▶ TASK DIRECTIONS
Continue the comment thread on Klout's influence scores, picking up after its final sentence.

Full disclosure: I'm co-founding an social media analytics tool providing more granular view of the interest graphs, using twitter as a data source.
The problem is that they sold out, way before they sold out. They slapped together something that might make it for a social media karme engine game kind of thing but not by any metrics any real valuable personification of influence. Besides what everyone else could already see, and even that they got wrong.
Instead, people like myself saw humor in gaming the system a bit, so I quickly was in the top 3 "influencers" of ridiculous things, like Whitney Houston knowledge.
It is too bad, because when I first heard of the idea, it seemed like a huge step in social media. But I think your right, this first attempt might have spoiled the concept a bit.
The strange thing is - as long as advertisers pay people to Tweet, there is a need for something like this.
From a geek perspective, I hate social with an intense passion. It drags the politics and power hierarchies of real-life onto the Internet, and reinforces the status quo.
Maybe Klout was wrong with this particular arrangement, or maybe your assumptions about who has more influence are wrong. Ever thought about that?
After all, "entertainment clout" can be very quickly capitalized as "political clout", as Mr. Terminator has demonstrated.
When it comes to selling products, whose endorsement will sell more products: Justin Bieber or the US President?
Remember Klout's score is used to give "perks" to influencers, the purpose of which is that they show those perks to their fans, therefore influencing them.
While I don't care about Klout at all, I have to say I'd rather bet on Justin Bieber than the US President for that specific purpose.

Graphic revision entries
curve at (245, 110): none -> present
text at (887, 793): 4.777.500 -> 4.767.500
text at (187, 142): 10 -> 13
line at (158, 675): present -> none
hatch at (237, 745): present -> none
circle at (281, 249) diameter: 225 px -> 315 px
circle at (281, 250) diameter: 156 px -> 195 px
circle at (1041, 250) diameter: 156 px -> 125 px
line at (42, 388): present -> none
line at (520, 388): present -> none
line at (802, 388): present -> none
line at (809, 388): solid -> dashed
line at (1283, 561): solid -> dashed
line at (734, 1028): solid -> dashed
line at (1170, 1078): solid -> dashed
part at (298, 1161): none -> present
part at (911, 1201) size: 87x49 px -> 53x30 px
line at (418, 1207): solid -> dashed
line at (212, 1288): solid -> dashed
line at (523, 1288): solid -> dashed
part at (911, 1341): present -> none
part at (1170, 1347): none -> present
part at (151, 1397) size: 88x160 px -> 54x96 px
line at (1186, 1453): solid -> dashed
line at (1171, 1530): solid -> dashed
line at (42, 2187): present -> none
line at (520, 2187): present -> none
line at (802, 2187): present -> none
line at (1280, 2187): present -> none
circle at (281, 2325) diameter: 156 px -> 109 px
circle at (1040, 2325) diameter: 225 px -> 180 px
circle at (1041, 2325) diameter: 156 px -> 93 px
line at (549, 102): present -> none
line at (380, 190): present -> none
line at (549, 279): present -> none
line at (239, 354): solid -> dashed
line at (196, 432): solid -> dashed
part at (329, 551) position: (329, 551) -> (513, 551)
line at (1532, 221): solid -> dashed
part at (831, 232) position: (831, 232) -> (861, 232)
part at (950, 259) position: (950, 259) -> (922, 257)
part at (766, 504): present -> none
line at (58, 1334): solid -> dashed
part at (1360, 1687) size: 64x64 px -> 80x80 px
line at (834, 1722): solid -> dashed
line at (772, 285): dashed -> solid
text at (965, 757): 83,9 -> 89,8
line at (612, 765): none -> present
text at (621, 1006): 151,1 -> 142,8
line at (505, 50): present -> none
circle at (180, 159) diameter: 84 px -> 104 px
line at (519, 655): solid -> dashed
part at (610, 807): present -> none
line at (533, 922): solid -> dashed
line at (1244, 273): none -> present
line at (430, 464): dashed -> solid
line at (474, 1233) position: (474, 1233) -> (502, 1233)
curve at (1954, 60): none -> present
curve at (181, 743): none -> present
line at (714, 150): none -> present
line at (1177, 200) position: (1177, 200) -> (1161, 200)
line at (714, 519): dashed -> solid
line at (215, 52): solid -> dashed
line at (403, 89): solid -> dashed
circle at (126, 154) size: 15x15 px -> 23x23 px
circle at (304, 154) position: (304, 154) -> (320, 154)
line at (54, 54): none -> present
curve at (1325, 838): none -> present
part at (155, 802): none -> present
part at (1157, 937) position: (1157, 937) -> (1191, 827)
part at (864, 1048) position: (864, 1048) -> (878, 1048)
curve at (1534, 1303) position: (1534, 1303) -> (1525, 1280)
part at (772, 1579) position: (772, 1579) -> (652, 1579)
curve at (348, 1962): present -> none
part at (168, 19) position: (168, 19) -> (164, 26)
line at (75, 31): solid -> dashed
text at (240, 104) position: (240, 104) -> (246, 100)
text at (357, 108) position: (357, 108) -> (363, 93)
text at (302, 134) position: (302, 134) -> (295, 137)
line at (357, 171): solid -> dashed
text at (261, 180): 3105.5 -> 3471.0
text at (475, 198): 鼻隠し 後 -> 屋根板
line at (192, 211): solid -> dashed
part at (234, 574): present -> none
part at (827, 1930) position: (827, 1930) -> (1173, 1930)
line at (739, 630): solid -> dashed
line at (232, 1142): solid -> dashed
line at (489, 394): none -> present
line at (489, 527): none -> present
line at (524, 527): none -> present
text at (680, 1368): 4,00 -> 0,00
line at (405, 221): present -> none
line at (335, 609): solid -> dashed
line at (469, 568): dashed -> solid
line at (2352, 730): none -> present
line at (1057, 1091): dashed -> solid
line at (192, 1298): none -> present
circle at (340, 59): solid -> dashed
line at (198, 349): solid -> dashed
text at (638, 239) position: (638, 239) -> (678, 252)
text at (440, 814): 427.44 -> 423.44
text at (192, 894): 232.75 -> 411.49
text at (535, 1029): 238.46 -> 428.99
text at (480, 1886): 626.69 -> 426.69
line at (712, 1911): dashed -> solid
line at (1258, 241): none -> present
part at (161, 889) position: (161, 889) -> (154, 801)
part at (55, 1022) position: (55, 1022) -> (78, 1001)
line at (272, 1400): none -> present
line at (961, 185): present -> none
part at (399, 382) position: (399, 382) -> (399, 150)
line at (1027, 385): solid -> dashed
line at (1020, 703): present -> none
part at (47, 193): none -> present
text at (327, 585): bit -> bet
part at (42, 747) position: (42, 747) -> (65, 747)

▶ ANSWER BELOW
I think the general consensus from Klout detractors is that a single "score" cannot encompass someone's influence. Some people are more influential in certain circles than others.
Of course, there is a broad-based influence score you can apply to people, in the same manner that Super Bowl ads are expensive because they reach a broad-based group of US TV viewers. If Justin Bieber reaches that group better than President Obama, than his higher Klout score is accurate.
But under that assumption, his Klout score (and many other Klout scores) are meaningless because we don't think of ourselves in that context. This is why, for example, HackerNews karma points are not fungible to Reddit's /r/AdviceAnimals karma points.
I feel like it doesn't matter if you build something amazing. Without the pedigree, you wouldn't be acquired for 200M by a social customer experience enterprise solution.
Klout did have a cool looking office for sure. Hard to find that in SF today.
Just for fun, a year back, I made a simple Klout clone which was dependent on just Google search results, twitter followers, retweets and total number of tweets. I used a few known Klout scores as the seed data and generated a simple Heuristic to calculate Klout scores. I then tested it with around 100 celebs and regular people. The scores were remarkably similar to Klout's actual scores.
What were the (Lithium Technologies) VC's thinking?
So Lithium I understand. They make social media monitoring, analytics, management tools make sense.
Klout on the other hand? Besides it being a joke for most of us it's also I guess a huge database of potential customers and some smart engineers.
So Lithium paid $200M for a primarily some talent and a giant online rolodex?
Hmmm
There seems to be a wave a social-related acquisitions going around. If you have a product that can be virally shared, or produces rankings or scores that people get caught up in competing for, you could be a potential acquisition target.
I think a lot of people on HN focus on solving real problems and making the world "better", which is certainly a wonderful endeavor. But that's not the path to mind-numbingly high acquisitions most of the time.